This is will explain the Important Things to Know about Typography. Most people put a lot of thought into how their website looks. They want colors that mesh well and pop without overpowering the audience. They want a layout that’s user-friendly and aesthetically pleasing so that people are encouraged to surf around and spend time on the site. And they want graphics and icons that reflect the brand and stand out without being obnoxious.
But there’s one thing that many people forget to pay attention to: the font. After all, it’s just the way the words look, right? It’s the content that matters.

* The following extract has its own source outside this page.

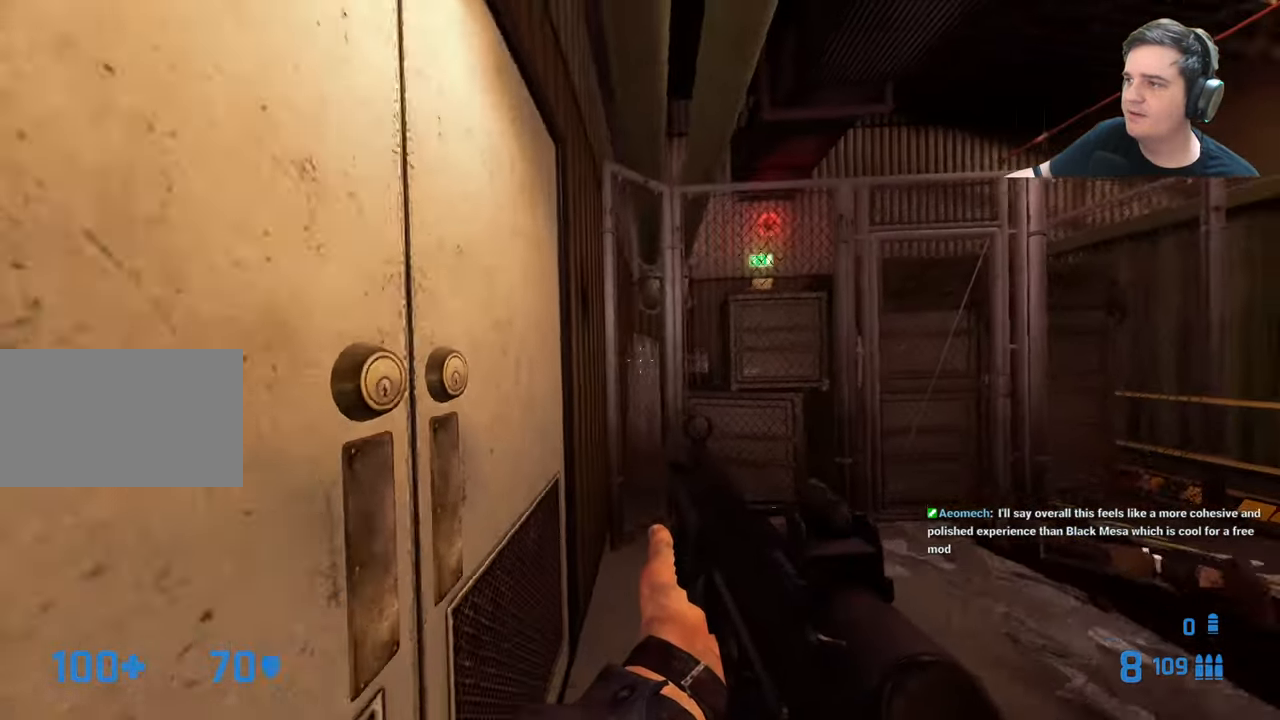
{"keys": [], "events": [[34, "s", "up"], [267, "d", "up"], [367, "a", "down"], [500, "a", "up"]]}
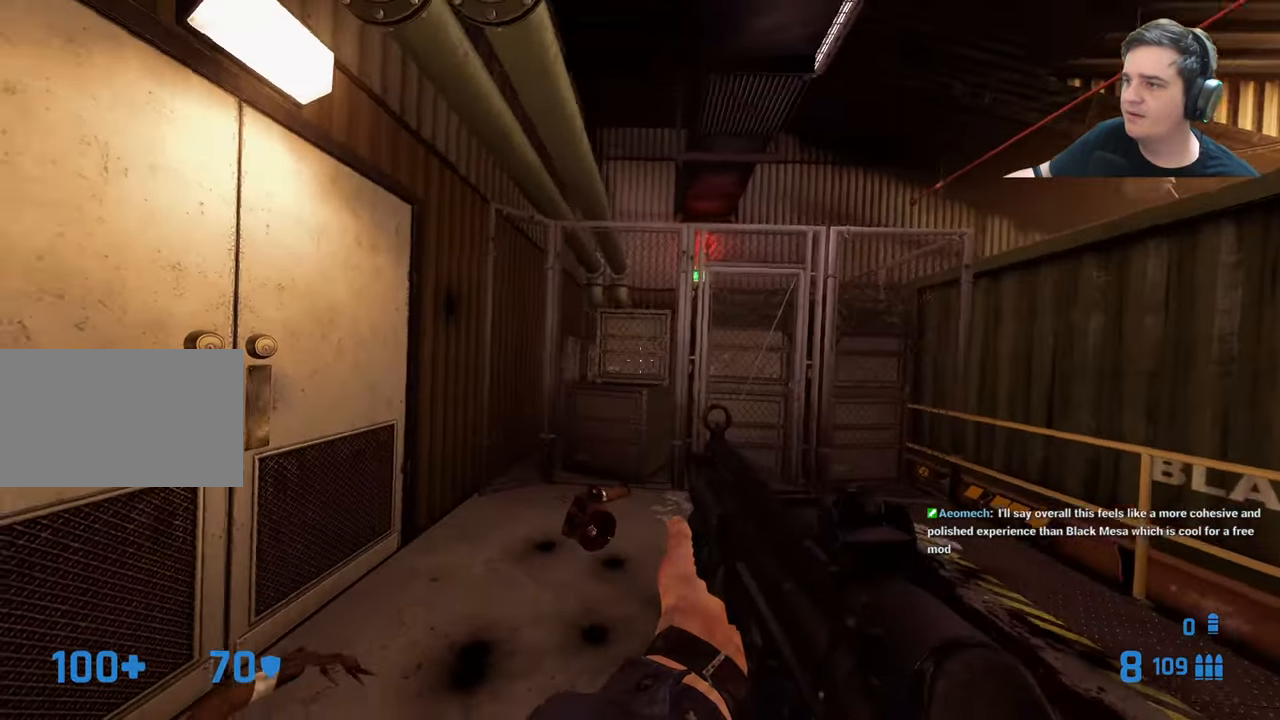
{"keys": [], "events": [[50, "d", "down"], [284, "d", "up"]]}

Wrong! While of course it’s vital to have engaging content, that won’t matter one bit if your audience can’t even read it. Here are five things to think about when choosing a font for your site.
Is it legible?
This seems obvious, but too often those of us used to thinking about the aesthetics of a page get caught up on how well a particular font meshes with the visual theme we’re going for. That’s all well and good, but remember that the most important thing is that the typography you choose is clear and readable. Often (but there are exceptions) this means sticking to the usual subjects – things like Times New Roman, Helvetica, Arial, Tahoma, Garamond, and similar styles.
Titles versus body
Titles can and should be big and bold (though not necessarily literally bold), and if you’re going to use a typography that’s more, shall we say, stylistic, titles are the place to do it. Just remember that the style in question needs to look good in large sizes, because you want titles big to draw attention.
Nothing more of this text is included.